German Court Acquits COVID Denier Who Compared Israel to Nazi Germany

Sucharit Bhakdi, a microbiologist and prominent anti-vaccine activist, in Schleswig-Holstein, Plön, Germany, in May. (Christian Charisius/dpa via Getty via

Jackie Hajdenberg

A German microbiologist known for repeatedly spreading misinformation about the coronavirus was acquitted on Tuesday of incitement to hatred for comments about Jews and Israel.

In a 2021 campaign video for the fringe political party die Basis (The Basis), Sucharit Bhakdi, 74, a well-known critic of Germany’s pandemic restrictions, had said that the Jews had learned evil under Hitler and are utilizing it in Israel to spread more evil.

“The people who fled from this land where the arch evil was, and have found their land, have turned their own land into something even worse than Germany was,” Bhakdi said in the video. “That is the bad thing about the Jews. They learn well.”

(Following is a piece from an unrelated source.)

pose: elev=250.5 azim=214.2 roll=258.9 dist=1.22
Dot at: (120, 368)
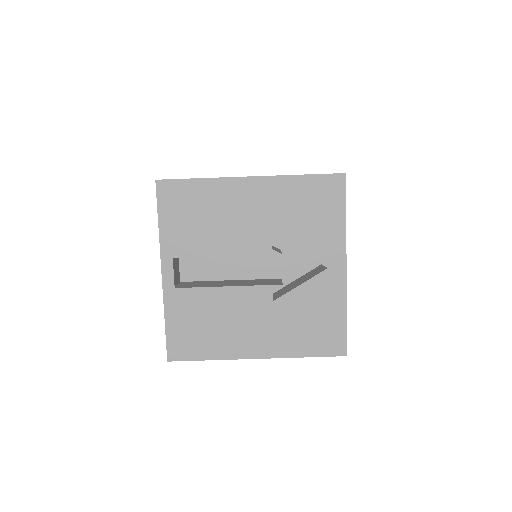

“There is no people who learn better than they do,” Bhakdi added. “But they have learned evil now, and put it into practice. That’s why Israel is now living hell.”

Prosecutors at the Plön district court had argued that Bhakdi’s comments could lead to the targeting of Jews in Germany. But a judge concluded that it couldn’t be determined without reasonable doubt that Bhakdi had been spreading antisemitic hatred toward Jews, rather than a specific criticism of the Israeli government and its vaccination policies, German newspaper Tagesspiegel reported.

“The court decision is a sad example of how antisemitism is played down in the judiciary and not combated consistently enough,” Felix Klein, the federal government’s antisemitism commissioner, told Tagesspiegel.

“The court is legitimizing pure antisemitism here,” said Josef Schuster, president of the Central Council of Jews in Germany.

Germany has strict laws about Nazi-themed hate speech. The ruling in Bhakdi’s favor can be appealed.

Bhakdi was the head of the Institute of Medical Microbiology and Hygiene at the Johannes Gutenberg University of Mainz from 1990 to 2012. In 2020, the university released a statement condemning his false statements, fearmongering and spread of misinformation about the coronavirus.

The following year, his publisher, Austrian company Goldegg Verlag also severed ties with Bhakdi, saying, “we are deeply affected and clearly distance ourselves from right-wing ideas and anti-Semitism, both as a publisher and as people.”

“We cannot tolerate anti-Semitic, xenophobic or right-wing extremist views,” the company said in a statement.

Die Basis, the party for which Bhakdi appeared in a video, emerged from the Querdenker anti-lockdown movement during the COVID-19 pandemic. The party is known for promoting conspiracy theories, according to RedaktionsNetzwerk Deutschland.In 2020, multiple groups found that some right-wing protesters against pandemic restrictions in Germany spread conspiracy theories about Jewish involvement in the creation of the virus.